An agent team is a coordinated group of AI agents, each assigned distinct roles, that collaborate to achieve complex objectives. We can think of them as a digital workforce: just as humans leverage teamwork to divide labor and amplify strengths, agent teams combine specialized AI “colleagues” to enhance efficiency, accuracy, and scalability.

The Architecture of Agent Teams

Let's think of a scenario where you need a traveling assistant. A single agent might be underwhelming in this situation since planning the trip route, flight, accommodations, and budget all at once can lead to unreliable answers, missing the point or multiple points, and a lack of creativity. On the other hand, AI agent teams can handle this task gracefully.

Travel Assistant Schema

In the above image, we see a schema of a traveling assistant team. In Section 1, a User Proxy Agent resides, responsible for accepting the user's request, handling the request with external data (if present), past conversations (if present), or any kind of processing procedure. This agent shares the query with sub-agents. In Section 2, we see three sub-agents: the Trip Route Planner Agent, Flight and Accommodations Agent and Budget Agent. As their names suggest, these agents are responsible for planning the travel route, how the user will get there, where the user will stay, and planning a budget respectively. As you can see, these agents are connected. This means they can communicate with each other and shape each other's decisions to make the final answer reliable and accurate. Of course, they might not want to join a discussion where their part isn't necessary. The logic here is up to them if not specified explicitly.

Agent teams can also be used to package a project even if sub-agents have completely different tasks and do not need to communicate with each other at all but serve in the same area. Let's think of a scenario where an assistant is needed to be used in healthcare.

Healthcare Assistant Schema

In the above image, we see a schema of a healthcare assistant team. In Section 1, a User Proxy Agent resides, responsible for accepting the user's request and handling it with external data (if present), past conversations (if present), or any kind of processing procedure. The difference between this User Proxy Agent and the one in the previous example is that it also decides which sub-agent is responsible for the given task and invokes it directly. In Section 2, we see three sub-agents: the Symptom Checker Agent, the Appointment Scheduler Agent, and the Medication Advisor Agent. As their names suggest, these agents are responsible for checking symptoms to help doctors, scheduling appointments with patients, and advising medications to help doctors. As you can see, the agents here are not connected to each other, meaning only the agent selected by the User Proxy Agent will work on a given task to provide the final answer. This structure helps divide irrelevant tasks within the same area.

These two examples are not the only use cases for an agent team. They can be tailored to any given task in any field of work, accommodating any kind of development or system you can imagine.

Conclusion: A New Era of Agentic Frameworks

The rise of AI agent teams marks a significant shift in how we approach automation, decision-making, and problem-solving.

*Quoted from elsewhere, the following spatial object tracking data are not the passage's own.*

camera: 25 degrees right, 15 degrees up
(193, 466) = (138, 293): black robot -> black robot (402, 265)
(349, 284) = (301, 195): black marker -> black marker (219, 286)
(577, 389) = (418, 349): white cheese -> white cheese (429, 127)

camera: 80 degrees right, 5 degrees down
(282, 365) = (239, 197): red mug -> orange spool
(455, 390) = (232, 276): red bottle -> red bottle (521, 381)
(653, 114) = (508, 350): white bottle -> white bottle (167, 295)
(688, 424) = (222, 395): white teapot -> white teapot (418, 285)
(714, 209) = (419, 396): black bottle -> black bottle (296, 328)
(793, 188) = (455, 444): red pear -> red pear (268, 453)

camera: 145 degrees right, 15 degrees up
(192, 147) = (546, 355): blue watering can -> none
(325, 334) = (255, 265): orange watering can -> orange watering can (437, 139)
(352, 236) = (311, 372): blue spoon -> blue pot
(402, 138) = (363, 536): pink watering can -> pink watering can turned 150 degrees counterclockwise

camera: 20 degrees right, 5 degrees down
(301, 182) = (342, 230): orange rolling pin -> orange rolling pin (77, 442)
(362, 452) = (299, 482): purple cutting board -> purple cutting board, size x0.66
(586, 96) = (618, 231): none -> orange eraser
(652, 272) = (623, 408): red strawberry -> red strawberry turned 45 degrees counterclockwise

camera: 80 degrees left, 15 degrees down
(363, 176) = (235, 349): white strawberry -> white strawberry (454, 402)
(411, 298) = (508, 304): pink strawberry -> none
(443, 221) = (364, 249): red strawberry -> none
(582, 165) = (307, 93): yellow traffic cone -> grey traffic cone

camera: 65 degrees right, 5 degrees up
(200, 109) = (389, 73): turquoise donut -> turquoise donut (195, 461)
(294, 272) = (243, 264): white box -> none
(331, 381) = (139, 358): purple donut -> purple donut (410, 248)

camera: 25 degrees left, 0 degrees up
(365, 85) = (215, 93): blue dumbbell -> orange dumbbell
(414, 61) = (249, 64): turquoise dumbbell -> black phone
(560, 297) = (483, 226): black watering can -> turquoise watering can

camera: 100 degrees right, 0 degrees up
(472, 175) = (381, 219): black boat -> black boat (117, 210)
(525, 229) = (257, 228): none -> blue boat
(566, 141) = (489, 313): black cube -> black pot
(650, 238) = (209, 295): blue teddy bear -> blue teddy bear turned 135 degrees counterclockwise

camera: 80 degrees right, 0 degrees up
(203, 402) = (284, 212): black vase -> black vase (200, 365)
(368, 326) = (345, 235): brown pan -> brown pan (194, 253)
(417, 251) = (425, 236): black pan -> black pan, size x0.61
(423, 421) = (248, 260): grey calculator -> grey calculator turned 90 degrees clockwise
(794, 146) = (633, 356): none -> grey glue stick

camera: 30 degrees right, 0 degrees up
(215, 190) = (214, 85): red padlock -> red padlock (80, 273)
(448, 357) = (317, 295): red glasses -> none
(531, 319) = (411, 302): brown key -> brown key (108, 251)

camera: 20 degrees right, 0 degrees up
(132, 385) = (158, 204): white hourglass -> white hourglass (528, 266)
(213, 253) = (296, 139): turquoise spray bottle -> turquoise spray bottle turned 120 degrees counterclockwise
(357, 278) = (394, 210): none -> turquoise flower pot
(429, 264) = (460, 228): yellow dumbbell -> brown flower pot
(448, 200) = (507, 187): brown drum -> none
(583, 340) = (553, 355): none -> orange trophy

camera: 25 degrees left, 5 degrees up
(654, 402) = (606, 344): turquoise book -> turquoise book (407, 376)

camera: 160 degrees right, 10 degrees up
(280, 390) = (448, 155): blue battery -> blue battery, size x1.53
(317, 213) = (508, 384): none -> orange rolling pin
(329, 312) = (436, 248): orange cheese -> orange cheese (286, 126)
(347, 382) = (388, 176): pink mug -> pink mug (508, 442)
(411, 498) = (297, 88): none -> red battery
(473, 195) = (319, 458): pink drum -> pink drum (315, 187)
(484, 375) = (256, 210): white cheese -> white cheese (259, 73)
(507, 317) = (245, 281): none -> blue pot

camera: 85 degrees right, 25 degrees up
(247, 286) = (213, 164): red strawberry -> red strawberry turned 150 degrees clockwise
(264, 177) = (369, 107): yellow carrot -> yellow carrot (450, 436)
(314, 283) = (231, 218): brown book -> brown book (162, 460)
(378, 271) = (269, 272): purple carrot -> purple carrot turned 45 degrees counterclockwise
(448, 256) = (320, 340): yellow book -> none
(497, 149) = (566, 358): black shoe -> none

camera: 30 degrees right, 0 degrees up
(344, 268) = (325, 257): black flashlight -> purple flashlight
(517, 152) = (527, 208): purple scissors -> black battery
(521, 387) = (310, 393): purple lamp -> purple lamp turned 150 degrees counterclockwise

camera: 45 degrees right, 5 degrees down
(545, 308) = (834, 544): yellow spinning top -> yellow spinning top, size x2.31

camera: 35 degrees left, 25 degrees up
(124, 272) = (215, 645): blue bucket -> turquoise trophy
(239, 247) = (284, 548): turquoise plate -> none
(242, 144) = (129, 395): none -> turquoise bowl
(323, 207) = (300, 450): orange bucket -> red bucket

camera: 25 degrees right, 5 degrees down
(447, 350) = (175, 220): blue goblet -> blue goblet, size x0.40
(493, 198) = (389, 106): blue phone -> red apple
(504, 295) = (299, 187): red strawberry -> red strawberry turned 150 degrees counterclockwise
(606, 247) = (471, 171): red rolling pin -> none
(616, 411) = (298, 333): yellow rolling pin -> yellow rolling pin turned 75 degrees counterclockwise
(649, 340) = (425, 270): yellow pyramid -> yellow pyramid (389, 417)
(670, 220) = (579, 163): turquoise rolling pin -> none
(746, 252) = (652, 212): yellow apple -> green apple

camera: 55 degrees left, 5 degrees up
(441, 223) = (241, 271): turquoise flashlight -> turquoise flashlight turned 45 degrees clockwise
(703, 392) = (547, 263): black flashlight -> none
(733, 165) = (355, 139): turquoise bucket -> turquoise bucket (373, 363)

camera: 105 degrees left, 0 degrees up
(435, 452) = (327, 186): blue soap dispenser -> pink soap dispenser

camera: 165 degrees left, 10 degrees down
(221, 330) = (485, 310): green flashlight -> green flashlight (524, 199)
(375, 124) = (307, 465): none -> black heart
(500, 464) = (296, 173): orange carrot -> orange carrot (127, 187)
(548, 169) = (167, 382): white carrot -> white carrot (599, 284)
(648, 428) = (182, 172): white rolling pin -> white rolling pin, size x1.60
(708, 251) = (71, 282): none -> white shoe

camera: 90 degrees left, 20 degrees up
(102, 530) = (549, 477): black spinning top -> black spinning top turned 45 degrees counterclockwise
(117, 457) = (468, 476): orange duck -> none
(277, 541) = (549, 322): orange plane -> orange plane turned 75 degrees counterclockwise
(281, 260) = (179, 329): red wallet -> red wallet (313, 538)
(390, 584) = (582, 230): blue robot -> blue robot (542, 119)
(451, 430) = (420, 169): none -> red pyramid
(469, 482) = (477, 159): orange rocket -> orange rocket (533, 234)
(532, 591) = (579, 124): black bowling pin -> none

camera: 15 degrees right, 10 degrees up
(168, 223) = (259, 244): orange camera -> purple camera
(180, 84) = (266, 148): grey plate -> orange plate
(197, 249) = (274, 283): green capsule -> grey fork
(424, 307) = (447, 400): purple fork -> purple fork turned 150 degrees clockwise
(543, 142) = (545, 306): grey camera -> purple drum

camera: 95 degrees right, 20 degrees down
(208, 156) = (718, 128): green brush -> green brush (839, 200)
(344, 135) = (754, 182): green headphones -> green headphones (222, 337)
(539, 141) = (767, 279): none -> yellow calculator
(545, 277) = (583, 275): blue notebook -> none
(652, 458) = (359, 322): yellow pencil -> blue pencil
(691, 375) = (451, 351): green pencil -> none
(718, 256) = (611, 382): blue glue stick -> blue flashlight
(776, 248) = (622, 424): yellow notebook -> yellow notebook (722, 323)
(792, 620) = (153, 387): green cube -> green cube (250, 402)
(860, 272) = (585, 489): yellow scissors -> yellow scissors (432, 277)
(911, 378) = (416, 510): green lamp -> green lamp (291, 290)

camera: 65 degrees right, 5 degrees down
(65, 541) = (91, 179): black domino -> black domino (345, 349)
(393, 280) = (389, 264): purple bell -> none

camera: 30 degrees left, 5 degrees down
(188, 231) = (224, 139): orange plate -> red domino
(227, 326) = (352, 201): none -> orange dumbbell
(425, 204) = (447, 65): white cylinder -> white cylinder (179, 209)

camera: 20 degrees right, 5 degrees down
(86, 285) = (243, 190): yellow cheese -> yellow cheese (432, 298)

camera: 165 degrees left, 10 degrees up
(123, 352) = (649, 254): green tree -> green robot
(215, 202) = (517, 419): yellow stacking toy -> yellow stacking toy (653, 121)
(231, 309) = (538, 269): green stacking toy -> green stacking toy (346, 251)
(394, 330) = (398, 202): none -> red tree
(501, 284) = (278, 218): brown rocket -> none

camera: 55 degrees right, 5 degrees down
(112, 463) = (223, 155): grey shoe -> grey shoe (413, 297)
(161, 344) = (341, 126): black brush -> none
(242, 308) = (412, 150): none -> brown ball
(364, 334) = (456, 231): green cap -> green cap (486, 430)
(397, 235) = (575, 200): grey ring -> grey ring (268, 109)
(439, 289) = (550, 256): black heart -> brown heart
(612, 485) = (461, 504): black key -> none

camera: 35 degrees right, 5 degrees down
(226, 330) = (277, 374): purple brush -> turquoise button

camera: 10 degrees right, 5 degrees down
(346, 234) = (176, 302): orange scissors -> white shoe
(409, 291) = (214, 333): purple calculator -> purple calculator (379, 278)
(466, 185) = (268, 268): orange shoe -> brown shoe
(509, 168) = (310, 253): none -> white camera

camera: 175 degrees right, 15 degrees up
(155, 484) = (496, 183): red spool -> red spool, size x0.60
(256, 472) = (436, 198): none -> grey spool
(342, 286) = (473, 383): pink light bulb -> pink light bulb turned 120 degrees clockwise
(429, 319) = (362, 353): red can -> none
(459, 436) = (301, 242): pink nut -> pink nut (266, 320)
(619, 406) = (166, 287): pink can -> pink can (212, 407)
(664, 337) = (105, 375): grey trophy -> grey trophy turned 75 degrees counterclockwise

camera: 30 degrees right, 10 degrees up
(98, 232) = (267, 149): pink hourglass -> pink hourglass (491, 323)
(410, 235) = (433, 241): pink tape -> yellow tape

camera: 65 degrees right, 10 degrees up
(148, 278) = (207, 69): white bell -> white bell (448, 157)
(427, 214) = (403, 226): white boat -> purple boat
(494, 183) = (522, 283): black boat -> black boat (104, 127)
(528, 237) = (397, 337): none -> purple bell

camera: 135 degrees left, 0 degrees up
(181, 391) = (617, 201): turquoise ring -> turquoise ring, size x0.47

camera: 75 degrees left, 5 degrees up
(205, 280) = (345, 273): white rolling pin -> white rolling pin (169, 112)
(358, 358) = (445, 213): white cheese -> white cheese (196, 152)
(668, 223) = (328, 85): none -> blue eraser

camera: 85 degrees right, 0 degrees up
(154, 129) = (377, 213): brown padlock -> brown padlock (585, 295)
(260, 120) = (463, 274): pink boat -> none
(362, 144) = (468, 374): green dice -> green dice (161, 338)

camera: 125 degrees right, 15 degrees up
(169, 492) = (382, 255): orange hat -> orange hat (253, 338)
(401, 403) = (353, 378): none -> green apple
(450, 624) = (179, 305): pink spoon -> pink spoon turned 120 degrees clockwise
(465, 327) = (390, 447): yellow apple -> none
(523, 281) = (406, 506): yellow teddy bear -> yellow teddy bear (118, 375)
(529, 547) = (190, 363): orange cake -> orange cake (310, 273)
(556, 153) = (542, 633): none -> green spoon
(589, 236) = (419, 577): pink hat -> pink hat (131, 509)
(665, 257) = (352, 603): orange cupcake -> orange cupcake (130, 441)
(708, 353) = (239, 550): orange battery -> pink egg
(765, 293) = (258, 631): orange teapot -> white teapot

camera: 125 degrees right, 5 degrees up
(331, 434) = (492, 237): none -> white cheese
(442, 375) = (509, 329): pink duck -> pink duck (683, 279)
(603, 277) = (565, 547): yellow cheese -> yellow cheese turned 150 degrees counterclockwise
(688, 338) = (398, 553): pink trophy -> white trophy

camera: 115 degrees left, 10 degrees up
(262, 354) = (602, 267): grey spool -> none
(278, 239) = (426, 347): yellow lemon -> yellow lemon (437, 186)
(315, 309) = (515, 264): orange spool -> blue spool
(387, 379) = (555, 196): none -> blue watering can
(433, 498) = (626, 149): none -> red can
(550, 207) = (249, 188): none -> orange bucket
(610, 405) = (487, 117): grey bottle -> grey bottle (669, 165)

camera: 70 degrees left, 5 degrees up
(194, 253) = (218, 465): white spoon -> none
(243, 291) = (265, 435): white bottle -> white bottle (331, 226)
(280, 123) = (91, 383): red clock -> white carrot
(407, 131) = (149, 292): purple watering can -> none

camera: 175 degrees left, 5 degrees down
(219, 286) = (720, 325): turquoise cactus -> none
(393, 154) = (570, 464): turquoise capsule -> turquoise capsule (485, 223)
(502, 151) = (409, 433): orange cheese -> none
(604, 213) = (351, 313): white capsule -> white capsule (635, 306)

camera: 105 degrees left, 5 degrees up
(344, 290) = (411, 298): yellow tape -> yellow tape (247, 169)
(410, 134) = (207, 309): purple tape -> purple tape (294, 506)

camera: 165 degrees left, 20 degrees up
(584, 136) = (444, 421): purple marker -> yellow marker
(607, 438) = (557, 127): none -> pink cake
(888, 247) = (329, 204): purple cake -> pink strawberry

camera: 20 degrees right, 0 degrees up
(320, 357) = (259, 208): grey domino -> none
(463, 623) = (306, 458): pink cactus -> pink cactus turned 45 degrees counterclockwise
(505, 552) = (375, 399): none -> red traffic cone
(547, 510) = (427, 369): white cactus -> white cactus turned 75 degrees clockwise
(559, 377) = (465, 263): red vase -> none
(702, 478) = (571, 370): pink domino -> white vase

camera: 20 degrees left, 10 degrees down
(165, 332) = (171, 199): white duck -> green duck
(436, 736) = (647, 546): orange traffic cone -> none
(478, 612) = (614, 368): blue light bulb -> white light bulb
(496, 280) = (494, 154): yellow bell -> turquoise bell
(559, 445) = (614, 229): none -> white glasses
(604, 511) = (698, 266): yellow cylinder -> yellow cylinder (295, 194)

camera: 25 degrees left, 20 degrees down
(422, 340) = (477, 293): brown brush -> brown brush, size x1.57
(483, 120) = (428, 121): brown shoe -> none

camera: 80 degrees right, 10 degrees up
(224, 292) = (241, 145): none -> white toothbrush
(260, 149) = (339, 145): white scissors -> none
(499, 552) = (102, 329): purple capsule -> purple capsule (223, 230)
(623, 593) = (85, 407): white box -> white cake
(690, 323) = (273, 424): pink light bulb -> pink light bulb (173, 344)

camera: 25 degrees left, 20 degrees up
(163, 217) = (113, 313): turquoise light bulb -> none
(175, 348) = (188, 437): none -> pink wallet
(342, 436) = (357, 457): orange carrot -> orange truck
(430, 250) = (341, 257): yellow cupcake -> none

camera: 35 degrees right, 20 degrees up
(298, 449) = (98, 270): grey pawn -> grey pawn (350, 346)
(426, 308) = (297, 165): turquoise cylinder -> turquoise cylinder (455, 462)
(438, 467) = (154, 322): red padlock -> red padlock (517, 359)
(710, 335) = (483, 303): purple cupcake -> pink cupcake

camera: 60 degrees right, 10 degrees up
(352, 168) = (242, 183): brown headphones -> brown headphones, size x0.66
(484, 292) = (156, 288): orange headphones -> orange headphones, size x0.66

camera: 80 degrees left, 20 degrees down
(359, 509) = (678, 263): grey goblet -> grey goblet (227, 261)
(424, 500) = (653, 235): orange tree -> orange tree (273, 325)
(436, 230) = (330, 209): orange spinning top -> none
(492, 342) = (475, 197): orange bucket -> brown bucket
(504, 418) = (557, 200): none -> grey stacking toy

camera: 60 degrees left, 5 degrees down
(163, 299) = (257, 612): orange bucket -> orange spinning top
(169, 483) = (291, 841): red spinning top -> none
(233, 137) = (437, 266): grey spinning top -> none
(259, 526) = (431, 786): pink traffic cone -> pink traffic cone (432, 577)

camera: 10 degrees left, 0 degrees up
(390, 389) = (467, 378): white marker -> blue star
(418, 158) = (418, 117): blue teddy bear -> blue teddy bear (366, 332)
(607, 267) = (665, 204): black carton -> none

While standalone LLMs have brought remarkable advancements, their limitations become apparent when faced with complex, multi-step workflows. AI agent teams address these challenges by enabling AI agents to collaborate, specialize, and dynamically adapt to tasks just as human teams do.

Whether working together through seamless communication or handling distinct tasks independently, these AI-driven teams introduce new levels of efficiency, reliability, and scalability. As AI continues to evolve, agent-based architectures will play a central role in shaping the next generation of intelligent systems, unlocking possibilities that extend far beyond what a single model can achieve alone. The future of AI isn't just about smarter models. It’s about smarter teamwork.